_PASSAGE_

Yet in neither strike you cite do I see instances of tourists being "Stranded" for weeks and months. Still waiting for this.
When I say tourists are stranded, it means they cannot use such transportation and their traveling plans change. They obviously do something else.
I suppose its enough of a problem that Greece's government offers a guarantee.
"Greece says it will cover the extra costs for any tourists stranded in the country as a result of industrial action or natural disaster."
Here's another one.
"Tourists stranded by Greek strike in port of Piraeus Striking workers prevented tourists from boarding ferries Dock workers have gone on strike in Greece's main port, Piraeus, preventing thousands of holidaymakers from catching ferries."
"Egypt - 5000 Tourists stranded after strike closes harbour in Luxor - Buses hired"
"Transit Strikes Gum Up Commutes In France, London"
"Across the English Channel, millions struggled to get to work and tourists hurriedly revamped their travel plans as a strike by London Underground workers closed much of the city's subway system. It was the first of several such 24-hour strikes planned for this fall."
Commuters in Paris packed into limited subway cars or drove during the reduced service, while London buses overflowed with passengers and congestion clogged British highways. City sidewalks were full of walkers and thousands of bikers took to the streets in both European capitals.
So much for constant strikes in Europe stranding tourists for weeks and months. One 2 day strike in Greece preventing people boarding ferries, fair enough. One strike in Luxor - Egypt, and reduced service in London and Paris - hardly stranded.
No, I did not rebut anything you wrote (except for all the places I did in my comment that wasn't a response to you), because I don't care to get into a political discussion on a theme park website. I come here for my enjoyment; not for arguments.
You strike me as this website's Eeyore; "Nothing's going to make anything any better, so why bother trying?"
I sincerely hope that you're a just an internet troll trying to bait people into fighting. As sad as that would be, it's better than the idea of someone who just hates everything.
"It was the first of several such 24-hour strikes planned for this fall."
More than one incidence. Obviously, you haven't read it.
Hardly stranded since they have alternatives. Or perhaps when you visit Europe, you shouldn't rely on public transportation since it doesn't matter at all for tourism. Its not a feature.

_YOUR OBJECTIVE_
Pick up the exchange about strikes stranding tourists in Europe after its final line and keep it going.

_INPUT DATA_
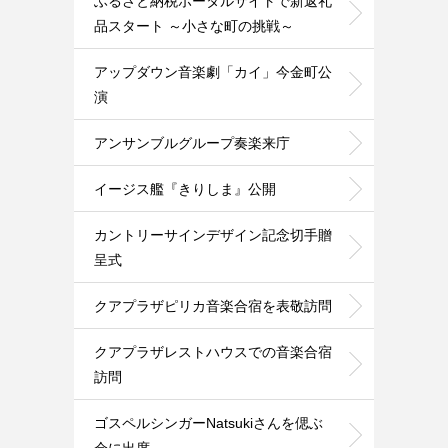
ふるさと納税ポータルサイトで新返礼
品スタート ～小さな町の挑戦～
アップダウン音楽劇「カイ」今金町公
演
アンサンブルグループ奏楽来庁
イージス艦『きりしま』公開
カントリーサインデザイン記念切手贈
呈式
クアプラザピリカ音楽合宿を表敬訪問
クアプラザレストハウスでの音楽合宿
訪問
ゴスペルシンガーNatsukiさんを偲ぶ
会に出席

_ANSWER BOX_
When I said the strikes stranded the tourists, they did. Goodness. I though you were more aware.
I threw Egypt in there. Not Europe, but defintely International Tourism.
I have read that part of the article but still fail to see how it proves your original claim: series of 24 hour strikes even in a worst possible case scenario still strands tourists for... 24 hours - normal service resumes for a few days, and then there's another stop.
But of course, the strike was in london where there are a fleet of Black Cabs, Minicabs, Busses, Trains (outside of the underground system) light rail and now even a chairlift just waiting to help tourists get around. Heck, you can even rent a public bike in London now if you want to get around yourself.
You have utterly failed to prove your initial point, that unions cause tourists to be regularly stranded for weeks and months outside of the USA. It simply doesn't happen.
Now if instead you wanted to point to a non European example, why not take the Qantas shutdown... No wait, that was management locking everyone out because the Pilots wore red ties and made some PA announcements.
The post is CONSTRUCTIVE. It doesn't say that America is bad at tourism, but it offers up what we could do to get BETTER.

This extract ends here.